▸ MATERIAL TO PROCESS

┄┄┄┄┄┄┄┄┄┄

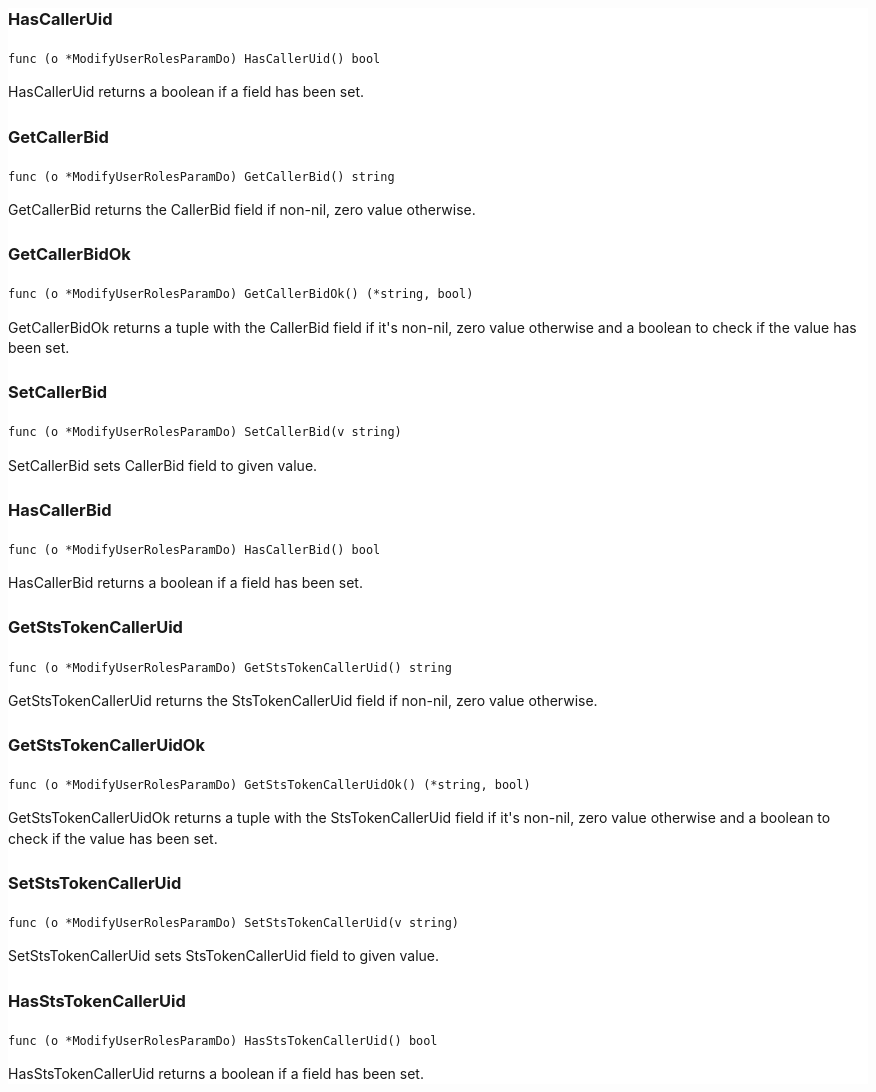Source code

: ### HasCallerUid

`func (o *ModifyUserRolesParamDo) HasCallerUid() bool`

HasCallerUid returns a boolean if a field has been set.

### GetCallerBid

`func (o *ModifyUserRolesParamDo) GetCallerBid() string`

GetCallerBid returns the CallerBid field if non-nil, zero value otherwise.

### GetCallerBidOk

`func (o *ModifyUserRolesParamDo) GetCallerBidOk() (*string, bool)`

GetCallerBidOk returns a tuple with the CallerBid field if it's non-nil, zero value otherwise
and a boolean to check if the value has been set.

### SetCallerBid

`func (o *ModifyUserRolesParamDo) SetCallerBid(v string)`

SetCallerBid sets CallerBid field to given value.

### HasCallerBid

`func (o *ModifyUserRolesParamDo) HasCallerBid() bool`

HasCallerBid returns a boolean if a field has been set.

### GetStsTokenCallerUid

`func (o *ModifyUserRolesParamDo) GetStsTokenCallerUid() string`

GetStsTokenCallerUid returns the StsTokenCallerUid field if non-nil, zero value otherwise.

### GetStsTokenCallerUidOk

`func (o *ModifyUserRolesParamDo) GetStsTokenCallerUidOk() (*string, bool)`

GetStsTokenCallerUidOk returns a tuple with the StsTokenCallerUid field if it's non-nil, zero value otherwise
and a boolean to check if the value has been set.

### SetStsTokenCallerUid

`func (o *ModifyUserRolesParamDo) SetStsTokenCallerUid(v string)`

SetStsTokenCallerUid sets StsTokenCallerUid field to given value.

### HasStsTokenCallerUid

`func (o *ModifyUserRolesParamDo) HasStsTokenCallerUid() bool`

HasStsTokenCallerUid returns a boolean if a field has been set.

┄┄┄┄┄┄┄┄┄┄

▸ ASSIGNMENT
Lay out every non-blank line of the data above as a Markdown table with the columns Index and Text, numbering the rows in order. Omit the pictures.

▸ WRITTEN ANSWER
| Index | Text |
|---|---|
| 1 | Source code |
| 2 | : ### HasCallerUid |
| 3 | `func (o *ModifyUserRolesParamDo) HasCallerUid() bool` |
| 4 | HasCallerUid returns a boolean if a field has been set. |
| 5 | ### GetCallerBid |
| 6 | `func (o *ModifyUserRolesParamDo) GetCallerBid() string` |
| 7 | GetCallerBid returns the CallerBid field if non-nil, zero value otherwise. |
| 8 | ### GetCallerBidOk |
| 9 | `func (o *ModifyUserRolesParamDo) GetCallerBidOk() (*string, bool)` |
| 10 | GetCallerBidOk returns a tuple with the CallerBid field if it's non-nil, zero value otherwise |
| 11 | and a boolean to check if the value has been set. |
| 12 | ### SetCallerBid |
| 13 | `func (o *ModifyUserRolesParamDo) SetCallerBid(v string)` |
| 14 | SetCallerBid sets CallerBid field to given value. |
| 15 | ### HasCallerBid |
| 16 | `func (o *ModifyUserRolesParamDo) HasCallerBid() bool` |
| 17 | HasCallerBid returns a boolean if a field has been set. |
| 18 | ### GetStsTokenCallerUid |
| 19 | `func (o *ModifyUserRolesParamDo) GetStsTokenCallerUid() string` |
| 20 | GetStsTokenCallerUid returns the StsTokenCallerUid field if non-nil, zero value otherwise. |
| 21 | ### GetStsTokenCallerUidOk |
| 22 | `func (o *ModifyUserRolesParamDo) GetStsTokenCallerUidOk() (*string, bool)` |
| 23 | GetStsTokenCallerUidOk returns a tuple with the StsTokenCallerUid field if it's non-nil, zero value otherwise |
| 24 | and a boolean to check if the value has been set. |
| 25 | ### SetStsTokenCallerUid |
| 26 | `func (o *ModifyUserRolesParamDo) SetStsTokenCallerUid(v string)` |
| 27 | SetStsTokenCallerUid sets StsTokenCallerUid field to given value. |
| 28 | ### HasStsTokenCallerUid |
| 29 | `func (o *ModifyUserRolesParamDo) HasStsTokenCallerUid() bool` |
| 30 | HasStsTokenCallerUid returns a boolean if a field has been set. |